Надумал было Федя отправиться в экспедицию на поиски Батырова кургана, да не знает, куда идти. Старик Митрич говорил, будто курган находится где-то неподалеку от Сухой балки, но Сухая балка тянется по степи на несколько километров, а в каком месте надо искать, кто знает? Спрашивал Федя отца про Батыров курган, да тот тоже не знает. И Кузька почему-то медлит, не идет на поиски Батырова кургана и всё крутится и крутится вокруг своего дома, мозоля Феде глаза.
Правда, ну чем же ему заняться? Федя рассеянным взглядом окинул комнату.
Луч солнца, золотым дымком струясь по комнате, упал на буфет, привезенный Ксенией Трифоновной. За стеклянной дверкой вдруг что-то блеснуло — широко и ослепительно.
Сгорая от любопытства, Федя вылез из-за стола и побежал к буфету.
— А я-то думал… а это просто-напросто пачка чая в серебряной обертке, — разочарованно протянул Федя.

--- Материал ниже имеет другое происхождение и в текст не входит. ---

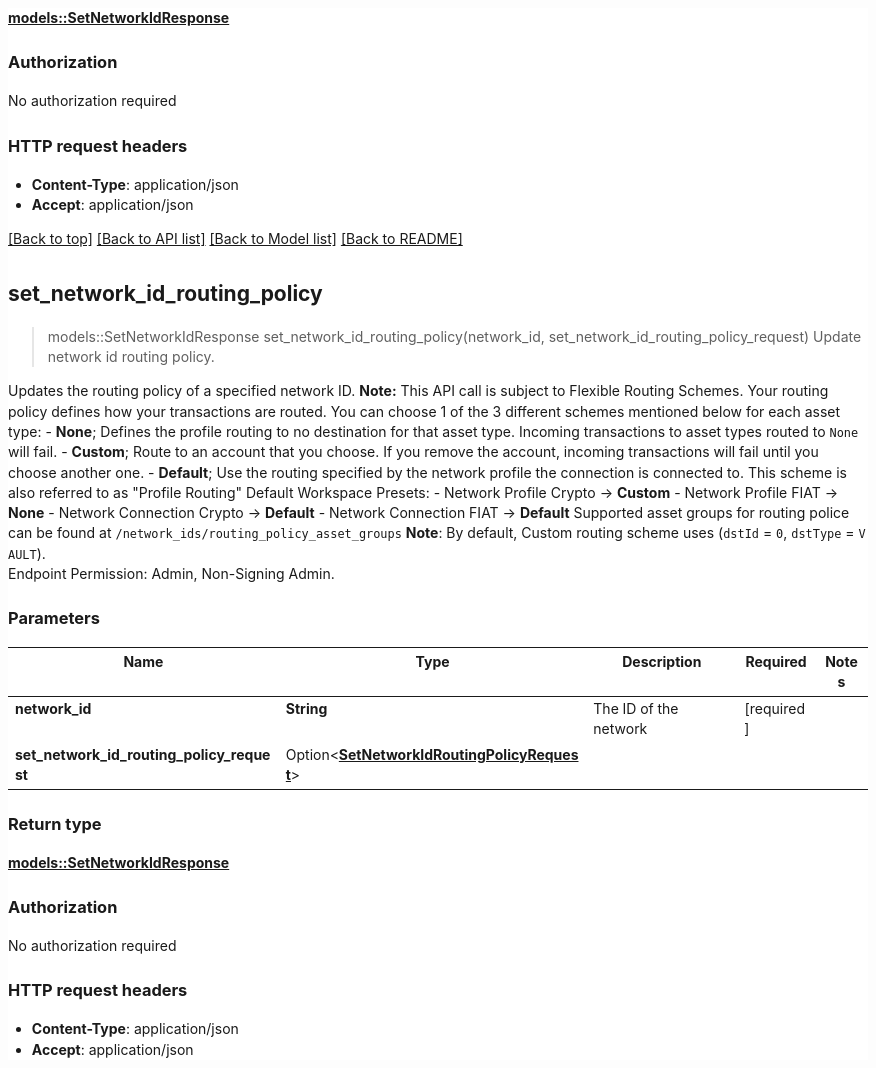 [**models::SetNetworkIdResponse**](SetNetworkIdResponse.md)

### Authorization

No authorization required

### HTTP request headers

- **Content-Type**: application/json
- **Accept**: application/json

[[Back to top]](#) [[Back to API list]](../README.md#documentation-for-api-endpoints) [[Back to Model list]](../README.md#documentation-for-models) [[Back to README]](../README.md)


## set_network_id_routing_policy

> models::SetNetworkIdResponse set_network_id_routing_policy(network_id, set_network_id_routing_policy_request)
Update network id routing policy.

Updates the routing policy of a specified network ID.  **Note:** This API call is subject to Flexible Routing Schemes.  Your routing policy defines how your transactions are routed. You can choose 1 of the 3 different schemes mentioned below for each asset type:   - **None**; Defines the profile routing to no destination for that asset type. Incoming transactions to asset types routed to `None` will fail.   - **Custom**; Route to an account that you choose. If you remove the account, incoming transactions will fail until you choose another one.   - **Default**; Use the routing specified by the network profile the connection is connected to. This scheme is also referred to as \"Profile Routing\"  Default Workspace Presets:   - Network Profile Crypto → **Custom**   - Network Profile FIAT → **None**   - Network Connection Crypto → **Default**   - Network Connection FIAT → **Default**  Supported asset groups for routing police can be found at `/network_ids/routing_policy_asset_groups` **Note**: By default, Custom routing scheme uses (`dstId` = `0`, `dstType` = `VAULT`). </br>Endpoint Permission: Admin, Non-Signing Admin.

### Parameters


Name | Type | Description  | Required | Notes
------------- | ------------- | ------------- | ------------- | -------------
**network_id** | **String** | The ID of the network | [required] |
**set_network_id_routing_policy_request** | Option<[**SetNetworkIdRoutingPolicyRequest**](SetNetworkIdRoutingPolicyRequest.md)> |  |  |

### Return type

[**models::SetNetworkIdResponse**](SetNetworkIdResponse.md)

### Authorization

No authorization required

### HTTP request headers

- **Content-Type**: application/json
- **Accept**: application/json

Но дверку он все-таки открыл. А пузатую пачку, распакованную, видимо, нынче утром, Федя взял с полки и недолго думая высыпал из нее в стакан скрученные почерневшие чаинки, похожие на засохших червяков.

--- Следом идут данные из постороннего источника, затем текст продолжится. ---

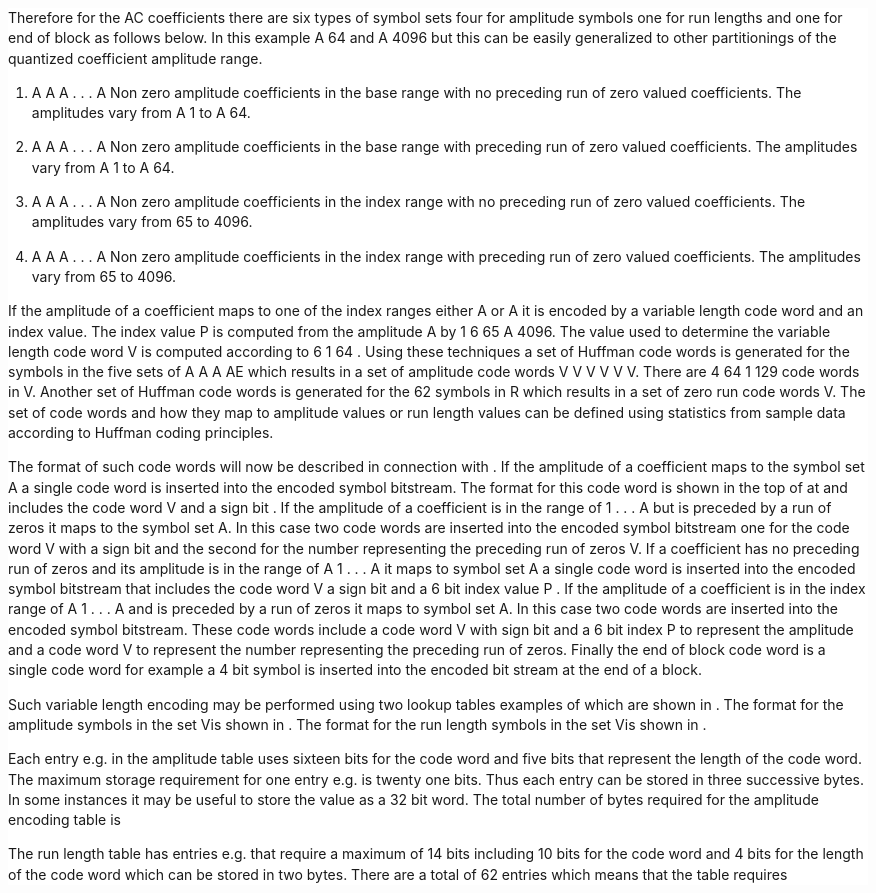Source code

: Therefore for the AC coefficients there are six types of symbol sets four for amplitude symbols one for run lengths and one for end of block as follows below. In this example A 64 and A 4096 but this can be easily generalized to other partitionings of the quantized coefficient amplitude range.

1. A A A . . . A Non zero amplitude coefficients in the base range with no preceding run of zero valued coefficients. The amplitudes vary from A 1 to A 64.

2. A A A . . . A Non zero amplitude coefficients in the base range with preceding run of zero valued coefficients. The amplitudes vary from A 1 to A 64.

3. A A A . . . A Non zero amplitude coefficients in the index range with no preceding run of zero valued coefficients. The amplitudes vary from 65 to 4096.

4. A A A . . . A Non zero amplitude coefficients in the index range with preceding run of zero valued coefficients. The amplitudes vary from 65 to 4096.

If the amplitude of a coefficient maps to one of the index ranges either A or A it is encoded by a variable length code word and an index value. The index value P is computed from the amplitude A by 1 6 65 A 4096. The value used to determine the variable length code word V is computed according to 6 1 64 . Using these techniques a set of Huffman code words is generated for the symbols in the five sets of A A A AE which results in a set of amplitude code words V V V V V V. There are 4 64 1 129 code words in V. Another set of Huffman code words is generated for the 62 symbols in R which results in a set of zero run code words V. The set of code words and how they map to amplitude values or run length values can be defined using statistics from sample data according to Huffman coding principles.

The format of such code words will now be described in connection with . If the amplitude of a coefficient maps to the symbol set A a single code word is inserted into the encoded symbol bitstream. The format for this code word is shown in the top of at and includes the code word V and a sign bit . If the amplitude of a coefficient is in the range of 1 . . . A but is preceded by a run of zeros it maps to the symbol set A. In this case two code words are inserted into the encoded symbol bitstream one for the code word V with a sign bit and the second for the number representing the preceding run of zeros V. If a coefficient has no preceding run of zeros and its amplitude is in the range of A 1 . . . A it maps to symbol set A a single code word is inserted into the encoded symbol bitstream that includes the code word V a sign bit and a 6 bit index value P . If the amplitude of a coefficient is in the index range of A 1 . . . A and is preceded by a run of zeros it maps to symbol set A. In this case two code words are inserted into the encoded symbol bitstream. These code words include a code word V with sign bit and a 6 bit index P to represent the amplitude and a code word V to represent the number representing the preceding run of zeros. Finally the end of block code word is a single code word for example a 4 bit symbol is inserted into the encoded bit stream at the end of a block.

Such variable length encoding may be performed using two lookup tables examples of which are shown in . The format for the amplitude symbols in the set Vis shown in . The format for the run length symbols in the set Vis shown in .

Each entry e.g. in the amplitude table uses sixteen bits for the code word and five bits that represent the length of the code word. The maximum storage requirement for one entry e.g. is twenty one bits. Thus each entry can be stored in three successive bytes. In some instances it may be useful to store the value as a 32 bit word. The total number of bytes required for the amplitude encoding table is

The run length table has entries e.g. that require a maximum of 14 bits including 10 bits for the code word and 4 bits for the length of the code word which can be stored in two bytes. There are a total of 62 entries which means that the table requires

Серебряную бумагу Федя осторожно разгладил на столе ладонью. Бумага приятно звенела, и в ней, как в зеркале, отражалось солнце. А ведь у него есть еще несколько листиков такой бумаги. Но вот вопрос: где они лежат?
На бугристом Федином лбу появилась глубокая бороздка, словно ее лобзиком прорезали от виска до виска… Ну где, где все-таки спрятаны листы шумящей серебряной бумаги? В задумчивости Федя подошел к этажерке и стал перебирать свои книги.
— Вот они! — сказал вслух Федя, раскрывая учебник арифметики для второго класса, теперь уже совсем ему ненужный.
Между страницами книги лежало целых четыре листа — тонких, сверкающих, без единой царапинки. От них все еще по-прежнему слабо благоухало увядшими розами.
Федя снова задумался. Что бы такое сделать из этой бумаги? Фонарики? Ерунда, пусть девчонки занимаются такими пустяками.
Как-то машинально Федя взял ножницы и стал кромсать попавшийся под руки листик серебряной бумаги. Опомнился же он лишь после того, как от звенящего листа ничего не осталось. Федя огорченно посмотрел на стол, и вдруг по лицу его скользнула веселая улыбка.
На столе, на полу — повсюду вокруг него сверкали серебряные звездочки. А не залезть ли на крышу и не пустить ли эти звездочки по ветру?
Подхваченные упругим ветром, Федины звездочки, легкие, как пушинки, полетят над Озерным, весело переливаясь всеми цветами радуги…
Федя повел пальцем по скользкой поверхности одной из звездочек. Как-никак, а все-таки жалко расставаться со своим сокровищем. Но вот он упрямо тряхнул головой — была не была! — и опять схватился за ножницы.